*** Opening DATA FOR ANALYSIS ***
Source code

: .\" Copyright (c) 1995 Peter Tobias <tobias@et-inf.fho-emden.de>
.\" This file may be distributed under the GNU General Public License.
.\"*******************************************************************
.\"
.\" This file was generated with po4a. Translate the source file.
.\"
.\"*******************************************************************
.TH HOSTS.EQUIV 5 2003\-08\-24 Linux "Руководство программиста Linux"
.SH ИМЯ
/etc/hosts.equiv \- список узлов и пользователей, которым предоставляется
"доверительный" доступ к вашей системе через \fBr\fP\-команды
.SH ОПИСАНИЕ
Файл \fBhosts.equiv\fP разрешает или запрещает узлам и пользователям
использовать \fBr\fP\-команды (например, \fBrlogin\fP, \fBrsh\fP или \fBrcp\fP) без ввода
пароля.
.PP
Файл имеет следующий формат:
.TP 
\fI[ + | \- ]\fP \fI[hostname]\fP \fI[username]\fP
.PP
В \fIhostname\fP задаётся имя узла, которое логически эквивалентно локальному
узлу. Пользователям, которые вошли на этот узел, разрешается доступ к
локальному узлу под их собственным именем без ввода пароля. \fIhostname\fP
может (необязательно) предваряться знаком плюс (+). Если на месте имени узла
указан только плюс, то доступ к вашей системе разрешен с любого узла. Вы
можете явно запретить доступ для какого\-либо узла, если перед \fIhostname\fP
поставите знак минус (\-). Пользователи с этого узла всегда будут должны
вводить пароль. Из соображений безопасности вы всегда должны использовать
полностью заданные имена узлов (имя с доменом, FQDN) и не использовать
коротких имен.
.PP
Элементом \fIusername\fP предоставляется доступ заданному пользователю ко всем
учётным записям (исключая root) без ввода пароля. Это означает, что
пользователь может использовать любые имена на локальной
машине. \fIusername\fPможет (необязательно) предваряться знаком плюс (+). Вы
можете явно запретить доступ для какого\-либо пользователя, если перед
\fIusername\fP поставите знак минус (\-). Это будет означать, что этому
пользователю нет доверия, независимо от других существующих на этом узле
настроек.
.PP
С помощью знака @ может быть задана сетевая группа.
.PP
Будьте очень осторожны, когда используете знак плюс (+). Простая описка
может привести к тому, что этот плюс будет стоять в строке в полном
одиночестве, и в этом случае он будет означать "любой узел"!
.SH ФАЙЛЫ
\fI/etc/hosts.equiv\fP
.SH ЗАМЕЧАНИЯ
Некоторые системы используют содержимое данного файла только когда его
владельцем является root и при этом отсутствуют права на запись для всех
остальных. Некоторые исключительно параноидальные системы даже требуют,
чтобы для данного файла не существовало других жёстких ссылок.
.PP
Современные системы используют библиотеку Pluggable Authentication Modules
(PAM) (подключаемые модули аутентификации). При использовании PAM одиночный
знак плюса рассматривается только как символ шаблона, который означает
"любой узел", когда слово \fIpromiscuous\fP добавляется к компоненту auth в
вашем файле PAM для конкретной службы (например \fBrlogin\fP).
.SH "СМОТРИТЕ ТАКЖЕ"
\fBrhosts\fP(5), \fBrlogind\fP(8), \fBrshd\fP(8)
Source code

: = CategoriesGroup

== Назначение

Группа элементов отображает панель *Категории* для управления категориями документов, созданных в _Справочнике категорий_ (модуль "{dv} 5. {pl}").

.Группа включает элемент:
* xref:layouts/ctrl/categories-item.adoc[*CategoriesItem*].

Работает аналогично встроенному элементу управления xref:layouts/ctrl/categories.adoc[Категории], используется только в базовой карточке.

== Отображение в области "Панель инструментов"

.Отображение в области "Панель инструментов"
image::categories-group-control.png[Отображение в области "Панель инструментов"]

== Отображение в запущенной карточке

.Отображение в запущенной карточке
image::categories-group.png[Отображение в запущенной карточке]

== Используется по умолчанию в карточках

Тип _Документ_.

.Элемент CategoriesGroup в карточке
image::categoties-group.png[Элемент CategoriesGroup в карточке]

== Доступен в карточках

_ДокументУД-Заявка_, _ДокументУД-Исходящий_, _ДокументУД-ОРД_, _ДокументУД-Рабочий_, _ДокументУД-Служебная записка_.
*** Closing DATA FOR ANALYSIS ***
▸ WORK ORDER:
Repeat the entries verbatim through the line with "Файл \fBhosts.equiv\fP разрешает".

▸ ANSWER FOR THIS EXERCISE:
Source code

: .\" Copyright (c) 1995 Peter Tobias <tobias@et-inf.fho-emden.de>
.\" This file may be distributed under the GNU General Public License.
.\"*******************************************************************
.\"
.\" This file was generated with po4a. Translate the source file.
.\"
.\"*******************************************************************
.TH HOSTS.EQUIV 5 2003\-08\-24 Linux "Руководство программиста Linux"
.SH ИМЯ
/etc/hosts.equiv \- список узлов и пользователей, которым предоставляется
"доверительный" доступ к вашей системе через \fBr\fP\-команды
.SH ОПИСАНИЕ
Файл \fBhosts.equiv\fP разрешает или запрещает узлам и пользователям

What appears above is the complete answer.